NY Patent Decisions Blog

Judge Lehrburger Recommends Deferring Claim Construction Until Full Record is “Graspable”

What does it mean for a handle of a massage device to be “graspable”?  We do not yet know.  In Therabody, Inc. v. Tzumi Electronics LLC, No. 21-CV-7803, 2022 BL 425916 (S.D.N.Y. Nov. 28, 2022), Magistrate Judge Lehrburger rejected one possible answer to that question, and deferred answering the question definitively until completion of the parties’ briefing on construction of the relevant patent claims.

As relevant here, Plaintiff Therabody alleges that massage devices sold by Defendant Tzumi infringe on four of Therabody’s patents.  Id. at *1–2, *10.  Those patents have claims that include “grasping” limitations.  For example, one claim is directed to a “method of using a percussive massage device” that requires “grasping [a] first handle portion, massaging a first body part, grasping [a] second handle portion and massaging the first body part, and grasping [a] third handle portion and massaging the first body part.”  Id. at *3.

Tzumi moved for partial summary judgment, asserting that its massage devices are non-infringing because only two handles of its devices, as opposed to three, are “graspable.”  Id. at *10.  Tzumi based that assertion on its proposed claim construction: that a handle is “graspable” only if it is “of a length sufficient for a person with a large hand to firmly and comfortably grip each handle portion with at least three to four fingers extending through the opening.”  Id.

Judge Lehrburger recommended denying Tzumi’s motion for partial summary judgment.  Id. at *13.  As an initial matter, the court noted that the motion was premature because “the cases where summary judgment has been found appropriate before discovery typically are those in which the claim construction advanced by the movant was supported entirely by the intrinsic evidence . . . and in which there were no factual disputes.”  Id. at *15.  But Tzumi’s proposed construction was not “indisputably established by the intrinsic evidence provided,” and Therabody “affirmatively reject[ed] Tzumi’s claim construction, while also pointing out the existence of factual disputes even if that claim construction were accepted.”  Id.

Next, the court rejected Tzumi’s proposed claim construction.  Id. at *16–27.  The court reasoned that Tzumi had not “put forward any evidence that the ordinary and customary meaning of ‘grasping’ a handle to a person of ordinary skill in the art” matched the proposed construction.  Id. at *16.  The court added that Tzumi’s proposed construction (i) would result in independent claims that are narrower than the dependent claims, (ii) improperly imported limitations from the specifications, and (iii) was not compelled by the patents’ prosecution history.  Id. at *17–27.

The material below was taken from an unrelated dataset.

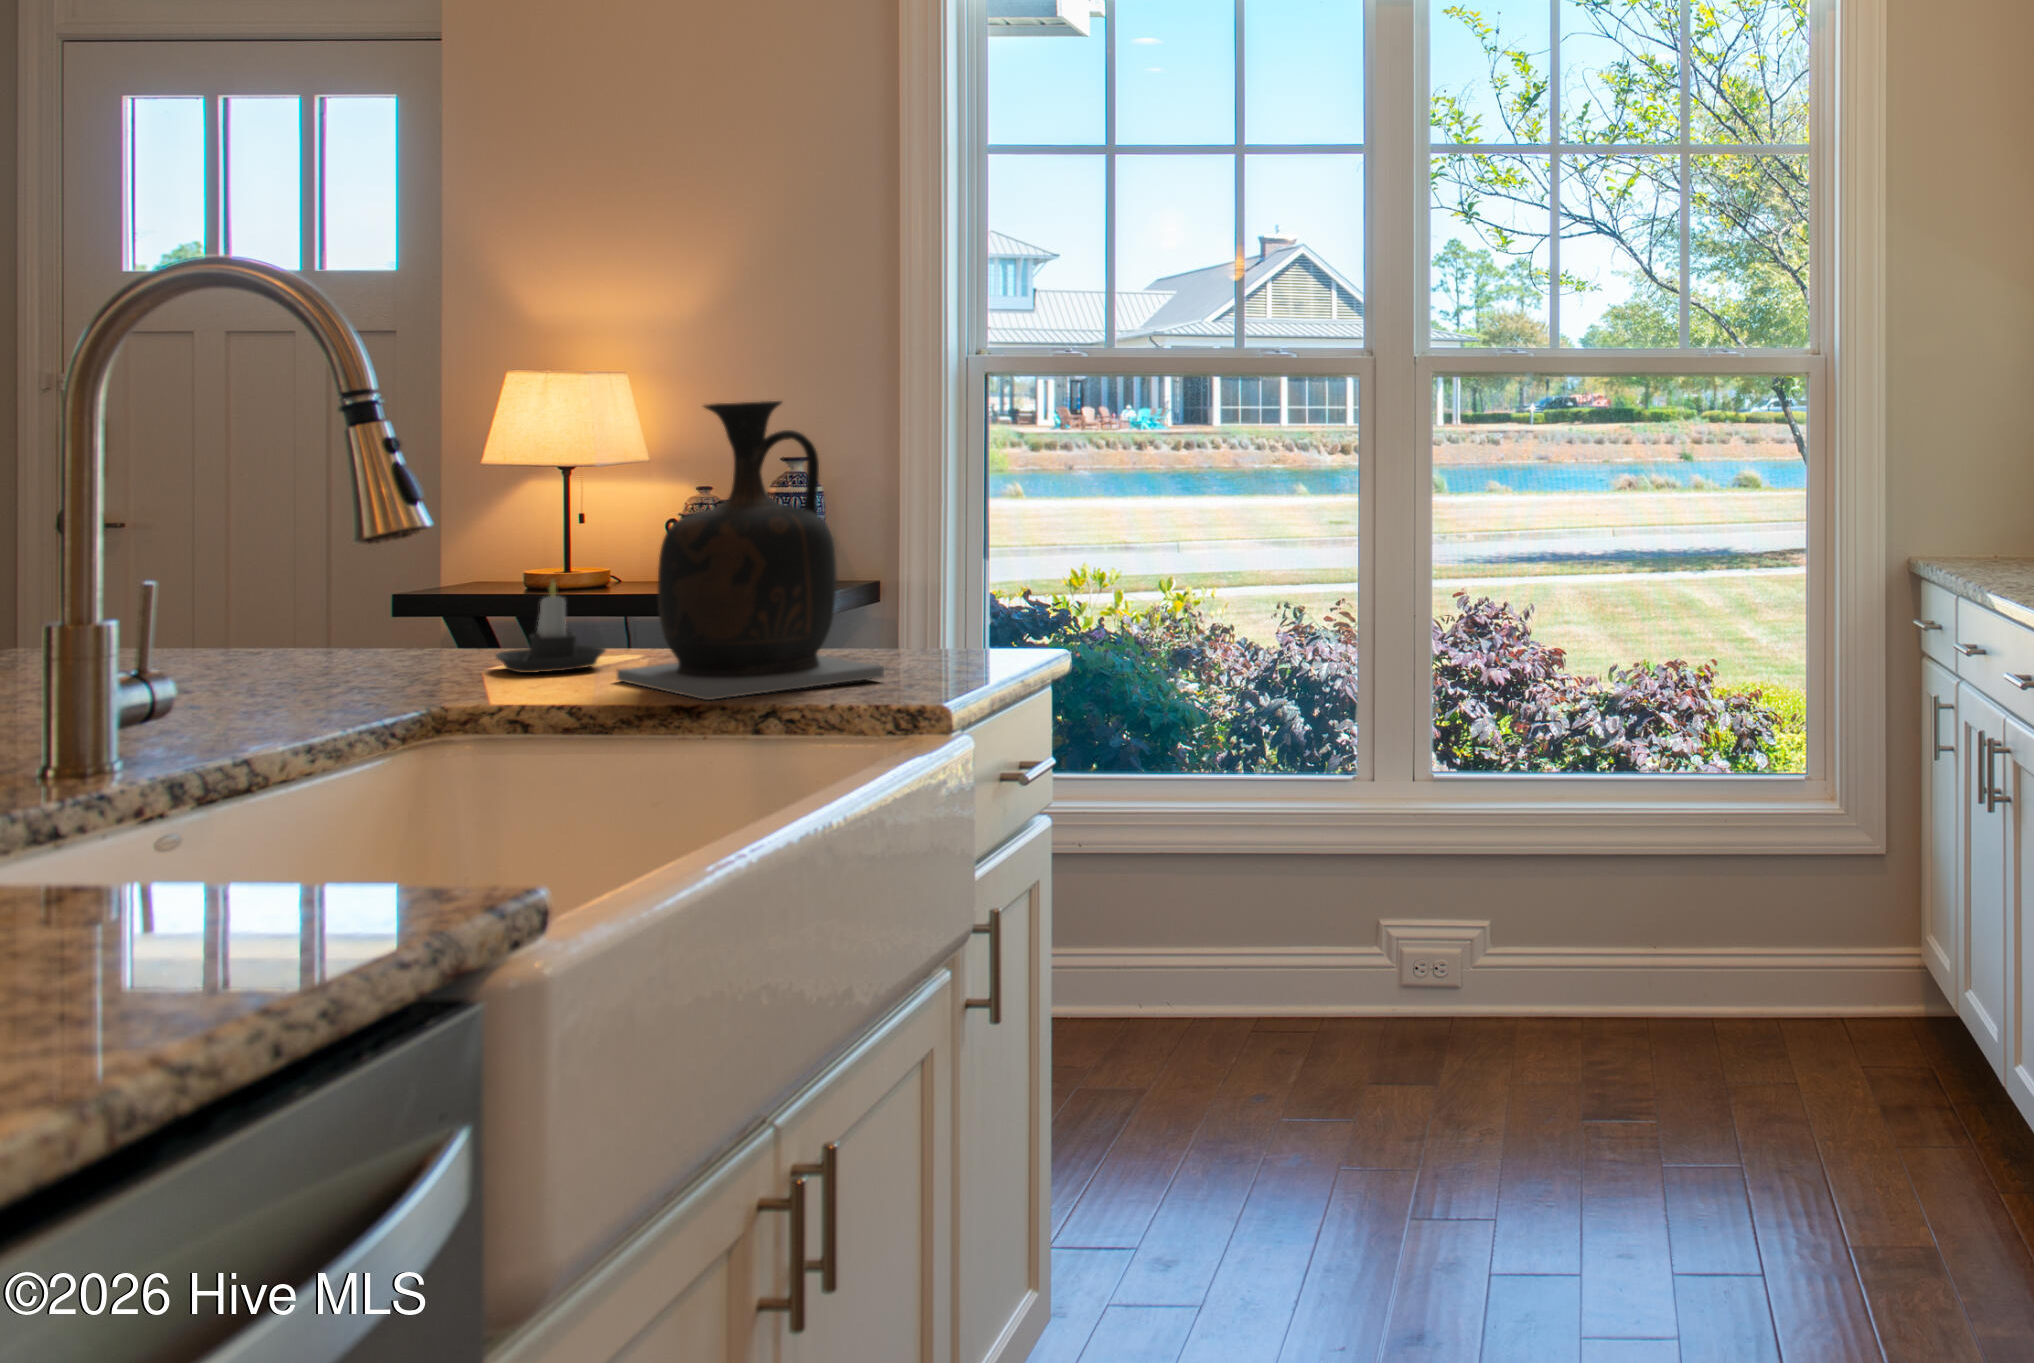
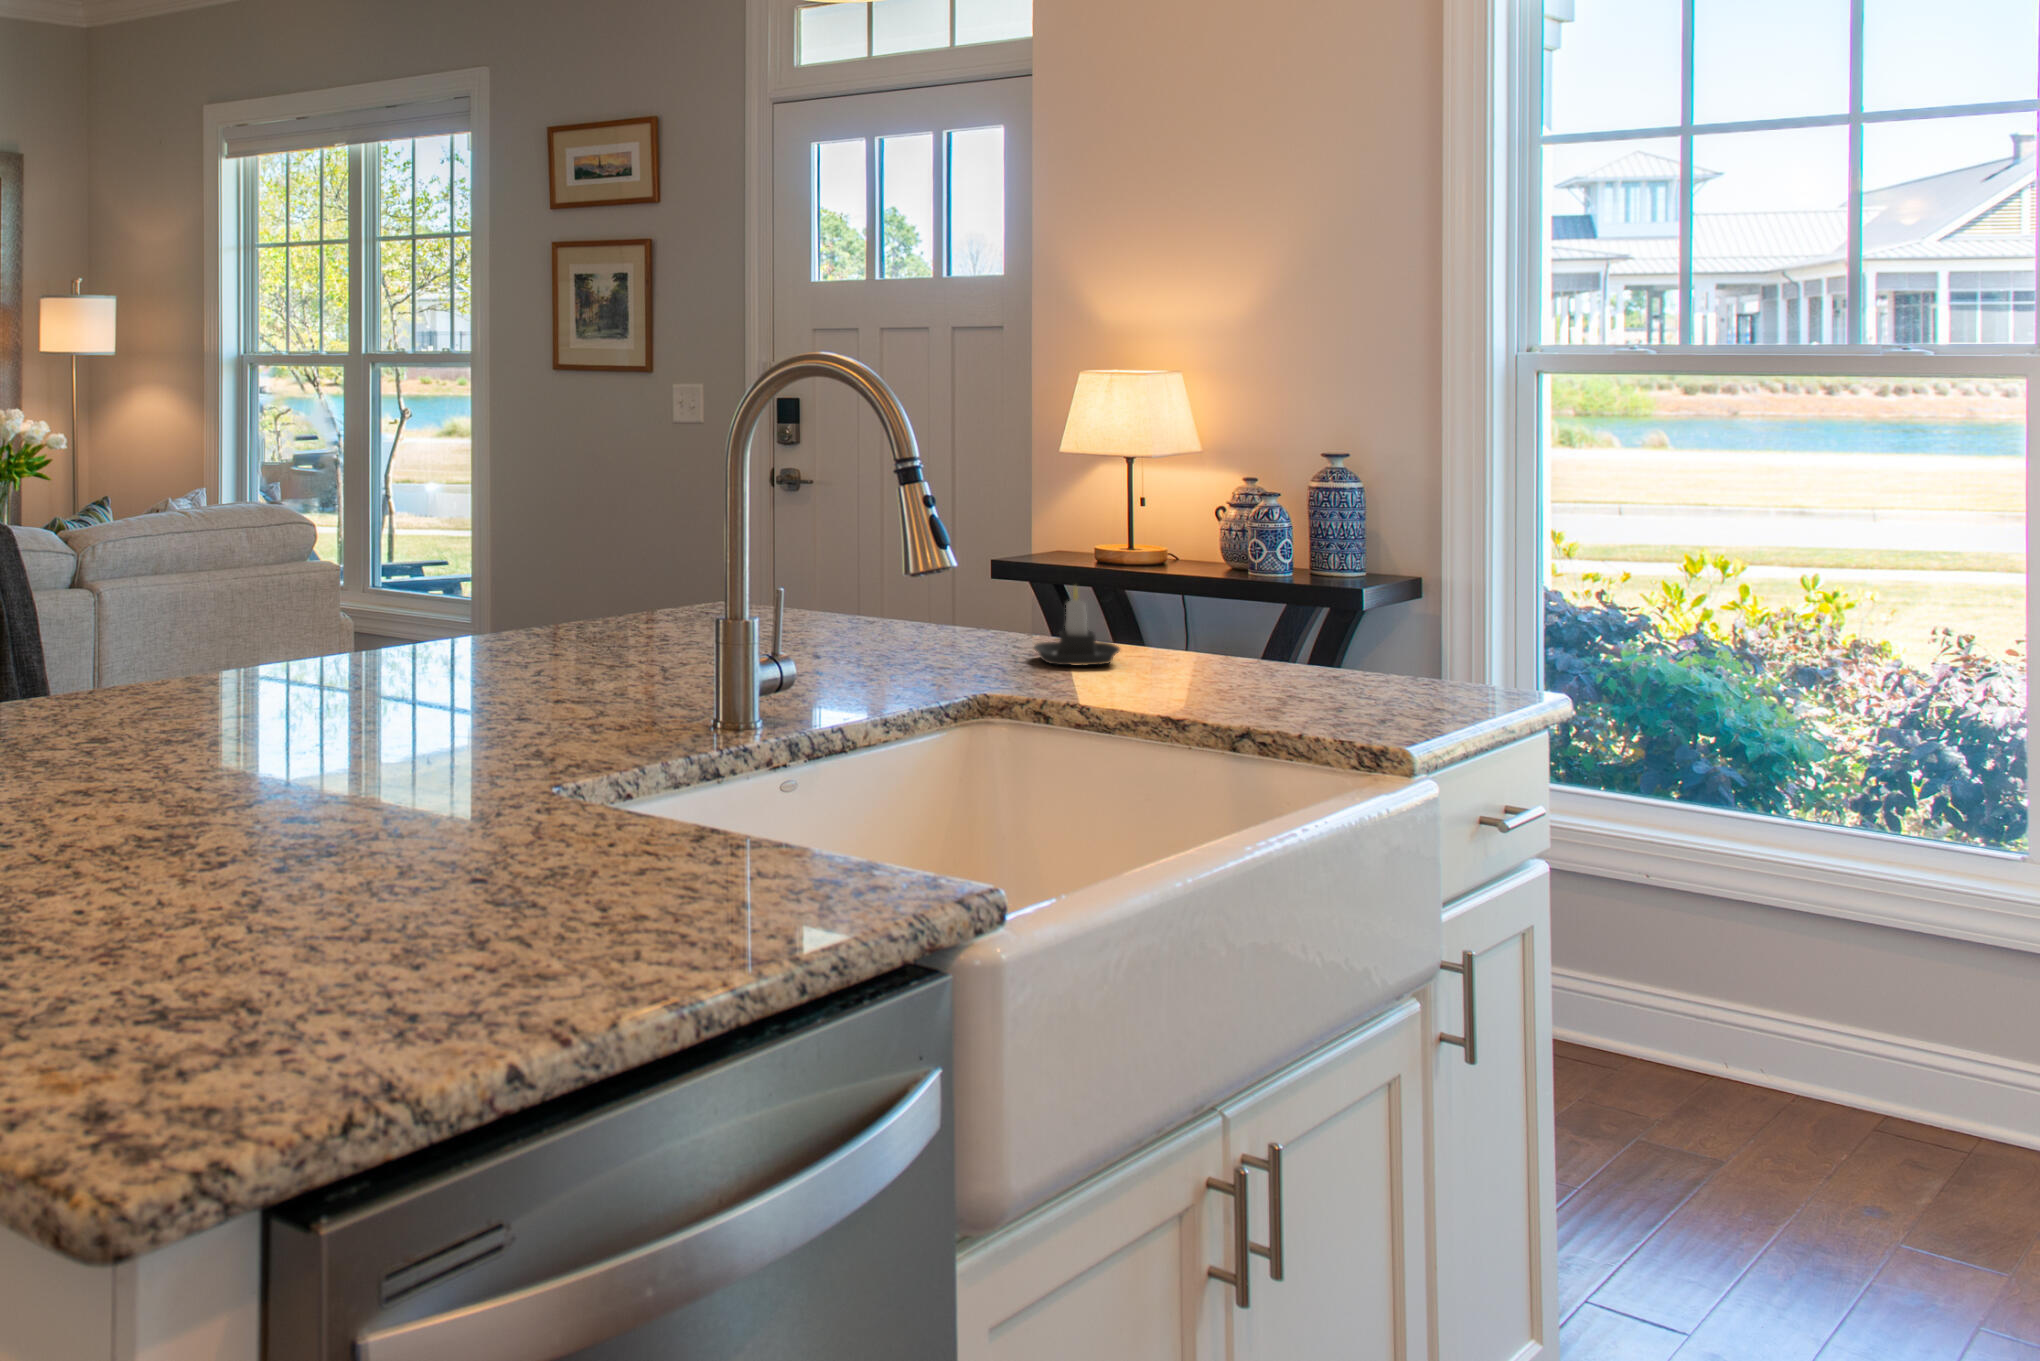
vase: present [617,401,884,700] -> none [1123,437,1361,713]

Judge Lehrburger concluded that the court should defer construing the grasping limitations until completion of claim construction.  Id. at *27.  He explained that “construing terms in fifteen claims on the current record and briefing, only to revise its construction, w[ould] not serve to advance the case.”  Id. at *28.

The district judge’s decision regarding the report and recommendation is pending.